Changes in blood coagulation and fibrinolysis during pregnancy create a state of hypercoagulability. This phenomenon predisposes to venous thromboembolism. Indicators of hypercoagulation in normal pregnancy are circulating thrombin-antithrombin complexes and increased levels of prothrombin fragment 1+2. A significant positive correlation between gestational age and elevated prothrombin fragment 1+2 has been shown. We hypothesized that women with previous venous thromboembolism are at a higher hypercoagulable state during subsequent pregnancies than women without prior thrombotic complications.

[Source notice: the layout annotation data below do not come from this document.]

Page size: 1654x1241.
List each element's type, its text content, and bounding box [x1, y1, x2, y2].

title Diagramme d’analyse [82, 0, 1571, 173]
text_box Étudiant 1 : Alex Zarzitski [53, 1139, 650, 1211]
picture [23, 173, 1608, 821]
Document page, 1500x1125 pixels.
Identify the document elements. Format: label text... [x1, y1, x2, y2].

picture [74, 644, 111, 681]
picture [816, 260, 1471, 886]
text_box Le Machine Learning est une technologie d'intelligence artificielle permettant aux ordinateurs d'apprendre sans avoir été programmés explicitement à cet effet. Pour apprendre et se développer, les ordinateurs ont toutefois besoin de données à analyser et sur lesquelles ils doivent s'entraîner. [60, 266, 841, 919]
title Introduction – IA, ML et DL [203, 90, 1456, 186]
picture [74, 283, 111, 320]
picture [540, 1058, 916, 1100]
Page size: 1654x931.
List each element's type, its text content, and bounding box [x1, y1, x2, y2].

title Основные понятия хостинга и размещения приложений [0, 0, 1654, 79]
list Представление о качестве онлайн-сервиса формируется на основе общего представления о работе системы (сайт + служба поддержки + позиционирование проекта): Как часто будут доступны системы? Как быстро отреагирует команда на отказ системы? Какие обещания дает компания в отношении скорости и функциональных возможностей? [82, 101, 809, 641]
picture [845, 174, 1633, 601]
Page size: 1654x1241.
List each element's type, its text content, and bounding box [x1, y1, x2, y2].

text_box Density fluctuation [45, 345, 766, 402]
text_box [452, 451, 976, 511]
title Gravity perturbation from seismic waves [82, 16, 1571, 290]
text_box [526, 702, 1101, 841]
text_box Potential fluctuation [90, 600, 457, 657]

In a prospective study, we determined prothrombin fragment F1+2 over pregnancy among 109 women (175 measurements) with previous venous thromboembolism, and among 75 pregnant women (75 measurements) without previous venous thromboembolism. The prothrombin fragment F1+2 levels were statistically analyzed over time using a Mixed Model. This model allows a longitudinal analysis of the influence of a between-subjects factor (e.g. history of thrombosis) on prothrombin fragment F1+2 levels, the influence of a within-subjects factor (weeks of gestation) on prothrombin fragment F1+2 levels, and the interaction of the history of thrombosis and weeks of gestation representing a change of risk factor-dependent differences over time (weeks of gestation).
Among women with a previous history of venous thrombosis, prothrombin fragment F1+2 values were significantly higher during the course of pregnancy than among pregnant women without venous thromboembolism (p=0.0014). The results were adjusted for the physiological increase of prothrombin fragment F1+2 over pregnancy and were independent of heparin prophylaxis. Thus, determination of indicators of hypercoagulation like prothrombin fragment F1+2 represent an additional approach independent of known and unknown risk determinants of thrombosis to identify women at risk for venous thromboembolism during pregnancy.